- _Saved data entries_

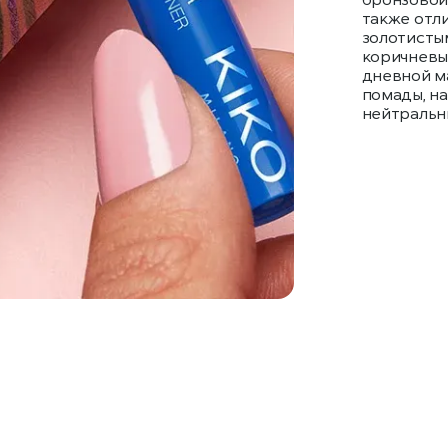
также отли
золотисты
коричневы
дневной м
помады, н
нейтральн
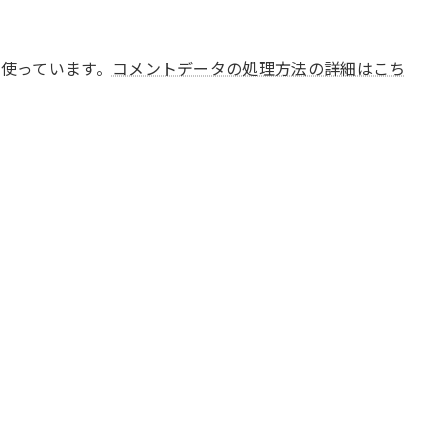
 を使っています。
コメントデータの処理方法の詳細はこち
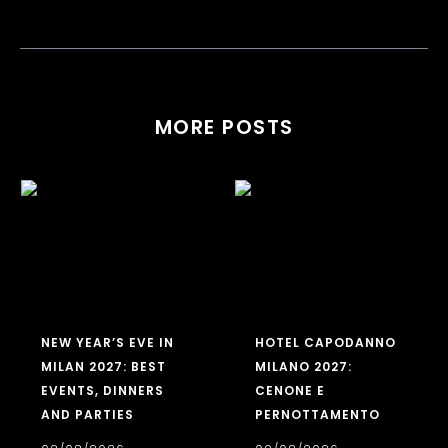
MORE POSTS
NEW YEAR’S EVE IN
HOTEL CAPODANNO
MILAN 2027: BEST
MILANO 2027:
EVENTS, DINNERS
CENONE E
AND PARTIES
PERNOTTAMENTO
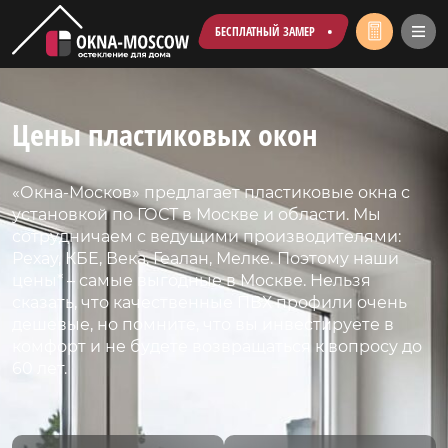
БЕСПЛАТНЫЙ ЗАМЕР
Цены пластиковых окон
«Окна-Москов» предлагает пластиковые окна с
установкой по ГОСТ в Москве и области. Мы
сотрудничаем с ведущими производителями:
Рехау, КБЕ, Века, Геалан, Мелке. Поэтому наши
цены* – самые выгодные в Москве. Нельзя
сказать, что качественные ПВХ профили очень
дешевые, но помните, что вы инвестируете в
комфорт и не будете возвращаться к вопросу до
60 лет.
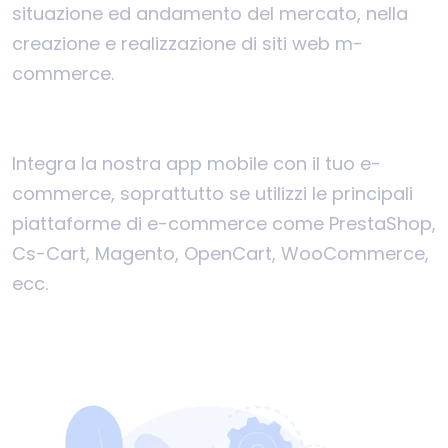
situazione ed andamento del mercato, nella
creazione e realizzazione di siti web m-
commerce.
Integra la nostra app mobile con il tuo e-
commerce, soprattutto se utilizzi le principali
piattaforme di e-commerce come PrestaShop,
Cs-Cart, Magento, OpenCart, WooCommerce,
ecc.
--
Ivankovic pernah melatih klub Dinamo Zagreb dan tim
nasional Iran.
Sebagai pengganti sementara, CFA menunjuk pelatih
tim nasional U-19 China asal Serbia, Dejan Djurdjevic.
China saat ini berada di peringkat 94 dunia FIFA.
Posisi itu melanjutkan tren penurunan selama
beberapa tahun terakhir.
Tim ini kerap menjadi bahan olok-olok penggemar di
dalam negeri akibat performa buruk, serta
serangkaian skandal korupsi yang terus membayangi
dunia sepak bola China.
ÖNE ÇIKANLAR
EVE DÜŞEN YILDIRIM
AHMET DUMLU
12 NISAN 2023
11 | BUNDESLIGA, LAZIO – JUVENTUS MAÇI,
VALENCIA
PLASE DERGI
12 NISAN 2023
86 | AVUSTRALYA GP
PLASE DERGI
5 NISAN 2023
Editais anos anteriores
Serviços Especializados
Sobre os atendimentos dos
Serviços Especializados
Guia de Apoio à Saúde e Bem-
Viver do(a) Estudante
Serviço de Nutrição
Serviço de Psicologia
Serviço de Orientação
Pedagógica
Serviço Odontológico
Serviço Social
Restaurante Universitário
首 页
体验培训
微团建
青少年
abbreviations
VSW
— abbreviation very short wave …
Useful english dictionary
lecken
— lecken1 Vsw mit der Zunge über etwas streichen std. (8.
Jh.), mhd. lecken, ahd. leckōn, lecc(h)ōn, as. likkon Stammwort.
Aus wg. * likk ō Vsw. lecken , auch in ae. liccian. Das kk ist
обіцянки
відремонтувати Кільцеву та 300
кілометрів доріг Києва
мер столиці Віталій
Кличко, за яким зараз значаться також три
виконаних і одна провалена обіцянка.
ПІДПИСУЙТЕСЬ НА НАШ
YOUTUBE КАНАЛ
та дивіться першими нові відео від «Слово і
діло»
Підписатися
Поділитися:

- _Assignment_
Collect and copy out every line of the listing above that contains the string "nasional". Treat uppercase and lowercase letters as different.

- _Solution to this exercise_
nasional Iran.
tim nasional U-19 China asal Serbia, Dejan Djurdjevic.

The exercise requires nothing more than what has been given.